■ **Tasks and exercises**:
a - In the panettone text, how many times and over what period is the dough left to rise?
b - List every use for panettone that the panettone text mentions.

■ **Text section**:
PANETTONE SEASON

Hooray! It’s Panettone season around here.

Actually, it’s the holiday season. In the US this means from Thanksgiving to New Year’s day. So I have about five weeks to indulge in my favorite treat: panettone, that traditional sweet and oh-so-delicious Italian Christmas bread. About the first of November the stores, even in my corner of Puget Sound in the Pacific Northwest, begin stacking up the colorful boxes in windows and shelves and I begin loading up the shopping cart. The bread is distinctive – tall and domed and nestled in a paper cuff. The height comes from letting the dough rise three times over a period of 20 hours. It usually weighs a kilo (just over 2 lbs.) and is sturdy enough to last for days without going stale tho’ probably not as long as my mother’s fruit cake that was tough enough to survive a dogsled trek to the North Pole.  The packaging, which gets ever-more elaborate, almost always features a ribbon handle or bow all the better to carry it home. During our time in Italy, I often crowded into a jammed car on the Metro to share what little space there was with others toting their own panetonne.
Ideal for hostess gifts, I also use it for non-traditional recipes like bread pudding and French toast (I should call it Italian toast) although there’s nothing better than a simple wedge toasted and served with orange juice and coffee on a Christmas morning in front of the fireplace.

(Items from a dataset)
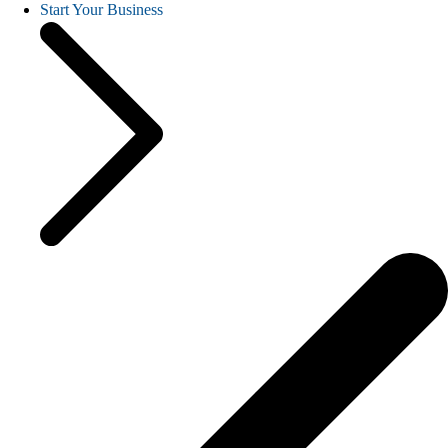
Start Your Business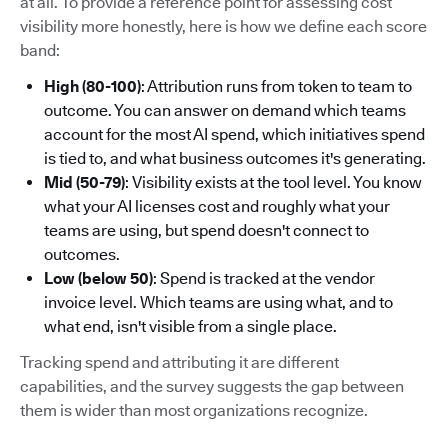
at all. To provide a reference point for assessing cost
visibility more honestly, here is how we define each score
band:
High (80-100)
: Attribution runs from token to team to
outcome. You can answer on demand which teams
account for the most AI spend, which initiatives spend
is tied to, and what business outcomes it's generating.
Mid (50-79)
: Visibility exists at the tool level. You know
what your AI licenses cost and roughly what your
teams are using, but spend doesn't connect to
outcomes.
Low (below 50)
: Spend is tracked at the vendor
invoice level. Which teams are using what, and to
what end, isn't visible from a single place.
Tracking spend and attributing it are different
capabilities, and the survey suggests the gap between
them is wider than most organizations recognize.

---

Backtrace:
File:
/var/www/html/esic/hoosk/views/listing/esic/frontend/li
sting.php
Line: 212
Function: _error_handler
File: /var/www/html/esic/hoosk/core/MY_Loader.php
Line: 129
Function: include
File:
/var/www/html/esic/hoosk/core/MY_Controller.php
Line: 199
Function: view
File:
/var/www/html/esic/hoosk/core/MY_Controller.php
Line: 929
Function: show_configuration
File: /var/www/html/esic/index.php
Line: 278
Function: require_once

■ **Answer list**:
a - Three times over a period of 20 hours.

b - Hostess gifts; bread pudding; French toast; a simple wedge toasted and served with orange juice and coffee.